Jumat, 01-05-2026
  • Website Ardan Sirodjuddin menerima tulisan artikel Guru, Kepala Sekolah dan Praktisi Pendidikan dalam Kolom Tulisan SahabatWebsite Ardan Sirodjuddin menerima tulisan artikel Guru, Kepala Sekolah dan Praktisi Pendidikan dalam Kolom Tulisan SahabatWebsite Ardan Sirodjuddin menerima tulisan artikel Guru, Kepala Sekolah dan Praktisi Pendidikan dalam Kolom Tulisan SahabatWebsite Ardan Sirodjuddin menerima tulisan artikel Guru, Kepala Sekolah dan Praktisi Pendidikan dalam Kolom Tulisan SahabatWebsite Ardan Sirodjuddin menerima tulisan artikel Guru, Kepala Sekolah dan Praktisi Pendidikan dalam Kolom Tulisan Sahabat
  • Website Ardan Sirodjuddin menerima tulisan artikel Guru, Kepala Sekolah dan Praktisi Pendidikan dalam Kolom Tulisan SahabatWebsite Ardan Sirodjuddin menerima tulisan artikel Guru, Kepala Sekolah dan Praktisi Pendidikan dalam Kolom Tulisan SahabatWebsite Ardan Sirodjuddin menerima tulisan artikel Guru, Kepala Sekolah dan Praktisi Pendidikan dalam Kolom Tulisan SahabatWebsite Ardan Sirodjuddin menerima tulisan artikel Guru, Kepala Sekolah dan Praktisi Pendidikan dalam Kolom Tulisan SahabatWebsite Ardan Sirodjuddin menerima tulisan artikel Guru, Kepala Sekolah dan Praktisi Pendidikan dalam Kolom Tulisan Sahabat

Menjadikan Kitab Riyadus Shalihin sebagai Nafas Budaya Sekolah

Diterbitkan : Jumat, 1 Mei 2026

Di tengah dinamika dunia pendidikan yang semakin kompleks, sekolah tidak hanya dituntut menghasilkan lulusan yang cerdas secara akademik, tetapi juga memiliki kekuatan akhlak dan spiritualitas yang kokoh. Dalam konteks ini, kehadiran karya ulama besar seperti Imam An-Nawawi melalui kitab monumentalnya, Riyadus Shalihin, menjadi relevan untuk dijadikan kompas dalam membangun budaya religius di lingkungan sekolah. Kitab ini tidak hanya menghimpun hadits-hadits pilihan, tetapi juga menyajikan panduan praktis tentang bagaimana seorang Muslim membangun hubungan dengan Allah sekaligus menjaga relasi sosial yang harmonis.

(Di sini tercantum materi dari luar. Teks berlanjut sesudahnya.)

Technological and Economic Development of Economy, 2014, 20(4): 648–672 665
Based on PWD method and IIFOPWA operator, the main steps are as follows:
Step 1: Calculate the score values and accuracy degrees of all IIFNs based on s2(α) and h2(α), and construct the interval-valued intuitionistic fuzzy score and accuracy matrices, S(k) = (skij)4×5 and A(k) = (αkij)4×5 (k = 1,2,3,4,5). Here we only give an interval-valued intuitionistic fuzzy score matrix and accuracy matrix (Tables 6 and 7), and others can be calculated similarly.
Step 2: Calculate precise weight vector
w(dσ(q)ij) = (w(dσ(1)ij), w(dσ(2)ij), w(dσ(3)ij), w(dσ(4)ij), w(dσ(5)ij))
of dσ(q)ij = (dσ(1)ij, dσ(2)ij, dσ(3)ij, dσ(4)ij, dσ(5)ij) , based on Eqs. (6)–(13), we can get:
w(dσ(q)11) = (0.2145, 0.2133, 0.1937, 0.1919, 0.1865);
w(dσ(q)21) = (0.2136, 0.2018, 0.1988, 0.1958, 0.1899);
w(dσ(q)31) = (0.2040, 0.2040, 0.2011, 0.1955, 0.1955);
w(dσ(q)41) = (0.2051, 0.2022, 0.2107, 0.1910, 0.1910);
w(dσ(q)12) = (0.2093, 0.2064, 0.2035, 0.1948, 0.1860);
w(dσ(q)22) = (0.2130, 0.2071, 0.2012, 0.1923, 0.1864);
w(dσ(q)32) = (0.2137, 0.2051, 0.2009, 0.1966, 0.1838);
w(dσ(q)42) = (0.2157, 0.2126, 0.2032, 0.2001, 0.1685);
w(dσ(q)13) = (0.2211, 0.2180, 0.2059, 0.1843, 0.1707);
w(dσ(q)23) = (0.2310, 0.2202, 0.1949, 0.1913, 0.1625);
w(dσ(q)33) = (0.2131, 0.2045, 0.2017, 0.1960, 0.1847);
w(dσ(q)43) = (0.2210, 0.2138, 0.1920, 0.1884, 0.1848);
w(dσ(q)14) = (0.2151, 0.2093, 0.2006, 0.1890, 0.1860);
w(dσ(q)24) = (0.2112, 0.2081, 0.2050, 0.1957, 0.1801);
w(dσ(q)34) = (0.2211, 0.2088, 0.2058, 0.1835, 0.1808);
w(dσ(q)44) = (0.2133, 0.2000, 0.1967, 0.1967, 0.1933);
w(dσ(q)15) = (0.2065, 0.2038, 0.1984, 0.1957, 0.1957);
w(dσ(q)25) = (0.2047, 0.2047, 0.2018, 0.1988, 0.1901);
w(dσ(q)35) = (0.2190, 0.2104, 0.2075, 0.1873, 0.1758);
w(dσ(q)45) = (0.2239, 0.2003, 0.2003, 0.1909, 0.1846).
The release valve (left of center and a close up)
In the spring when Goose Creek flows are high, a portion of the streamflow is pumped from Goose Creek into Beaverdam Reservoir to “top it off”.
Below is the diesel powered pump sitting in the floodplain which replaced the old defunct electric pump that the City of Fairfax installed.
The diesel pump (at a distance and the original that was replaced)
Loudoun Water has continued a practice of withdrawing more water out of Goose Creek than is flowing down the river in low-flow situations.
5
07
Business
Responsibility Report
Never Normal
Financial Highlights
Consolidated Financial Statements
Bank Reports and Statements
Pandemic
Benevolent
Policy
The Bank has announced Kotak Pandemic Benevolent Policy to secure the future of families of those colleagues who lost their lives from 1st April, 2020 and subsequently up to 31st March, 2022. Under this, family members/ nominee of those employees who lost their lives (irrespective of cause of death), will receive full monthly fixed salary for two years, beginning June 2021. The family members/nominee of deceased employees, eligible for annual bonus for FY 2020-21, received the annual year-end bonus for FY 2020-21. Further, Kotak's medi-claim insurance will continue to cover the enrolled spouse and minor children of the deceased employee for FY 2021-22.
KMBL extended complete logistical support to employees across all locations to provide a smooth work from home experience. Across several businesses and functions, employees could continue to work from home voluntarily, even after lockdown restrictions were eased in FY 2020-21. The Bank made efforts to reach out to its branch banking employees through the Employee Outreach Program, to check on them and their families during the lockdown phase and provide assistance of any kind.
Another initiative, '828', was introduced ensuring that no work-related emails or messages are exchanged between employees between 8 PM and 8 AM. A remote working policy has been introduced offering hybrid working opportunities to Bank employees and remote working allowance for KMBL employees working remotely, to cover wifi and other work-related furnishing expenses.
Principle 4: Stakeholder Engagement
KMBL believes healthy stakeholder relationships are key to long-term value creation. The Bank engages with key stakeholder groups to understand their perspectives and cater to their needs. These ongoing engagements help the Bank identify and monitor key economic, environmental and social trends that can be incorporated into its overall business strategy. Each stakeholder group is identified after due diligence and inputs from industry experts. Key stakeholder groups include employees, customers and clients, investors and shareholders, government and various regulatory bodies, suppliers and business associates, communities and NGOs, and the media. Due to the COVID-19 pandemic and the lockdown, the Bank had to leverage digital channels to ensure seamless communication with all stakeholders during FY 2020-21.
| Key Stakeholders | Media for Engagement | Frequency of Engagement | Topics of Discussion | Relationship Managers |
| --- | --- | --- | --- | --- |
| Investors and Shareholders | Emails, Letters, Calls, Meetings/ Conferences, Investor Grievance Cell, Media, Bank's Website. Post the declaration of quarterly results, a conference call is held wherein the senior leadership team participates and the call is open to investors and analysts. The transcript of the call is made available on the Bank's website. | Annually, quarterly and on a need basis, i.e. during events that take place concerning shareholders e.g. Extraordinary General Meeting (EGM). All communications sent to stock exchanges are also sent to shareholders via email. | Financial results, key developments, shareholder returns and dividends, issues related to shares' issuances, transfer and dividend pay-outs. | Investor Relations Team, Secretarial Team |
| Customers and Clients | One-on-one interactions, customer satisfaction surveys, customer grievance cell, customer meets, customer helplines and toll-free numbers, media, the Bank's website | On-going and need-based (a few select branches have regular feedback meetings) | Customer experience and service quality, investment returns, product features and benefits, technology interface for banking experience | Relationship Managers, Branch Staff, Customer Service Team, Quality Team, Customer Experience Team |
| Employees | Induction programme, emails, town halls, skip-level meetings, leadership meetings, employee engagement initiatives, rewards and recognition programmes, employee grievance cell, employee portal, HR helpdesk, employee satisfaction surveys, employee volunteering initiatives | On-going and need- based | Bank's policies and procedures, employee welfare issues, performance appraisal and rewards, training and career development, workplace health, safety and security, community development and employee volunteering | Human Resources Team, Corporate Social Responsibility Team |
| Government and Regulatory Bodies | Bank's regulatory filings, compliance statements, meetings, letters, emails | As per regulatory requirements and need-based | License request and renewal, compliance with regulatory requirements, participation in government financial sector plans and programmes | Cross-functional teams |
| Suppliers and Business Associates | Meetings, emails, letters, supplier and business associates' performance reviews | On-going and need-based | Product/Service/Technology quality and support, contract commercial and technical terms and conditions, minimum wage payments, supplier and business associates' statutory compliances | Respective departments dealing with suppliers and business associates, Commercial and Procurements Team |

Salah satu penekanan utama dalam Riyadus Shalihin adalah pentingnya keikhlasan niat atau lil-shidqi, yang menjadi fondasi utama dari setiap amal. Keikhlasan bukan sekadar konsep abstrak, melainkan ruh yang menentukan kualitas ibadah dan tindakan manusia. Amal yang besar sekalipun akan kehilangan nilainya jika tidak dilandasi niat yang tulus karena Allah. Sebaliknya, amal sederhana dapat bernilai besar jika dilakukan dengan hati yang bersih dan penuh kesadaran spiritual. Dalam konteks sekolah, nilai ini menjadi sangat penting karena aktivitas pendidikan tidak hanya berkaitan dengan transfer ilmu, tetapi juga pembentukan karakter yang berakar pada kesadaran batin.

Riyadus Shalihin mengajarkan bahwa ibadah yang sejati tidak berhenti pada ritual, melainkan harus berdampak pada kehidupan sosial. Keikhlasan, kesucian hati, serta konsistensi dalam beribadah akan melahirkan perilaku yang penuh empati, tanggung jawab, dan kepedulian terhadap sesama. Nilai-nilai ini sangat relevan untuk ditanamkan dalam budaya sekolah, terutama dalam membangun kebiasaan ibadah kolektif seperti sholat berjamaah. Sholat berjamaah tidak hanya menjadi simbol ketaatan kepada Allah, tetapi juga manifestasi kebersamaan yang mempererat hubungan antarwarga sekolah.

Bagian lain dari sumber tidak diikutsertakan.